Little suggests this strategic shift creates opportunities. “There’s uncertainty about where their tried-and-true suppliers are going to be able to take them over the coming years,” the CEO explained.
AI Data Center Focus
The $400 million capital injection will finance SiFive’s development of a CPU architecture engineered specifically for AI-focused data center environments. This represents a strategic pivot for the organization, which has traditionally concentrated on chip designs for embedded applications and niche markets.
Historically, RISC-V processors have been perceived as less developed compared to Arm or x86 alternatives for intensive computational workloads. However, Little maintains the technology has matured sufficiently to compete effectively in data center deployments.
SiFive’s architectural designs are being engineered for compatibility with Nvidia’s CUDA software ecosystem and its NVLink Fusion infrastructure. NVLink Fusion represents a rack-level server architecture enabling various CPU types to interface directly with Nvidia’s AI computing platform.

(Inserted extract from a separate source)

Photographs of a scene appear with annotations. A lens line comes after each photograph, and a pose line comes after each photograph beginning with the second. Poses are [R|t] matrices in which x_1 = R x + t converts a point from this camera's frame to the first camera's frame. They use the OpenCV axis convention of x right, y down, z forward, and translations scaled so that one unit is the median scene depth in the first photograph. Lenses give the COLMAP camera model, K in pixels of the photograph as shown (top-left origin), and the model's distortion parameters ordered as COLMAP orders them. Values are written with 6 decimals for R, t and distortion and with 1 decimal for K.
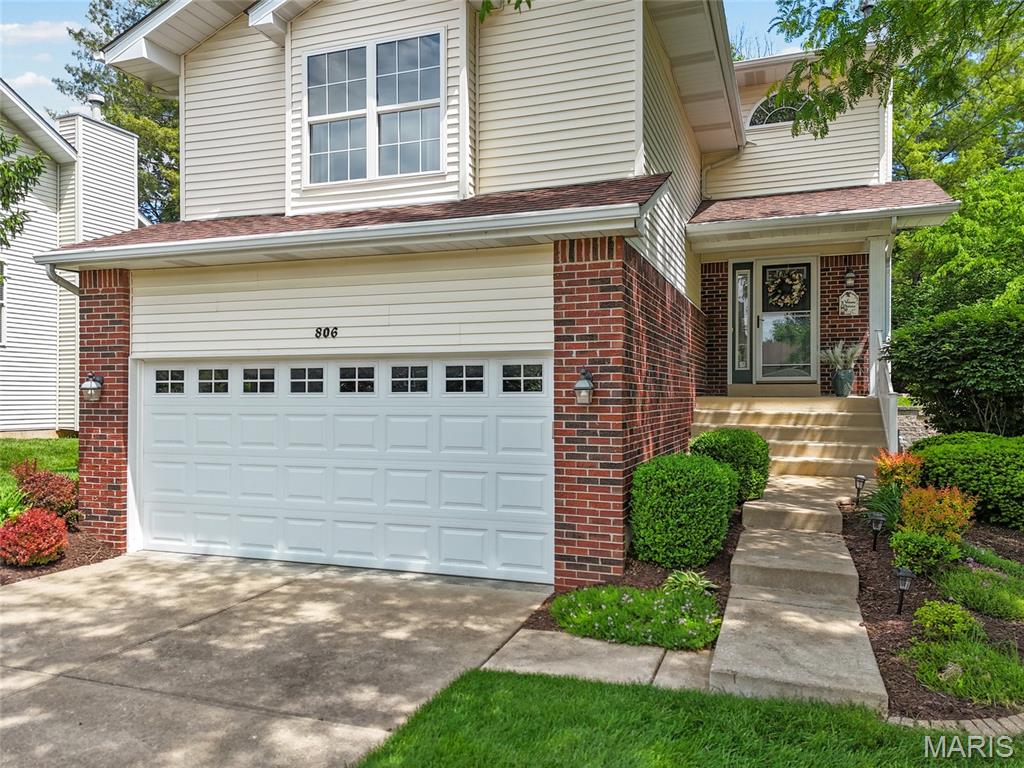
lens RADIAL K [[797.0, 0, 492.2], [0, 797.0, 385.0], [0, 0, 1]] dist [0.085187, -0.086842]
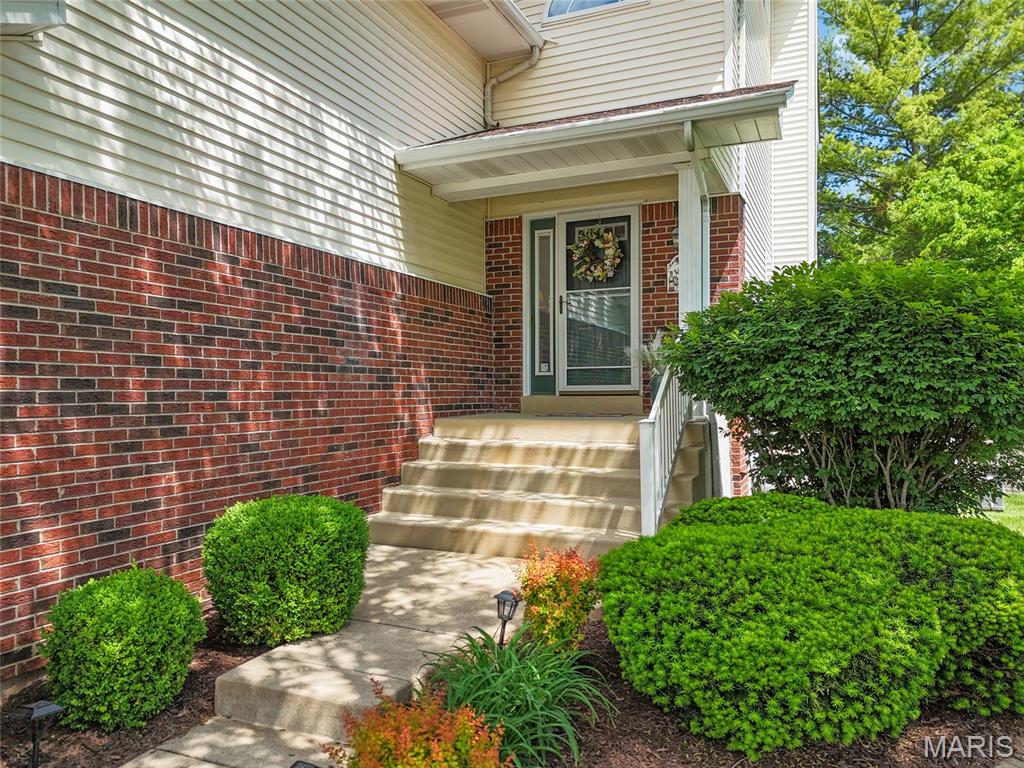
lens RADIAL K [[797.0, 0, 492.2], [0, 797.0, 385.0], [0, 0, 1]] dist [0.085187, -0.086842]
pose [[0.998699, -0.009613, -0.050089, 0.444975], [0.009833, 0.999943, 0.004136, -0.020039], [0.050046, -0.004623, 0.998736, 0.465791]]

Interestingly, Nvidia is concurrently challenging Intel and AMD in data center CPU markets while simultaneously supporting SiFive, a company leveraging an entirely distinct chip architecture.
The data center CPU sector is experiencing heightened competitive dynamics. Arm launched a new product offering last month, Nvidia has deployed its own solution, and Intel has acknowledged demand levels exceeding its current production capacity.
This marks SiFive’s first capital raise since March 2022, representing a four-year gap between funding rounds.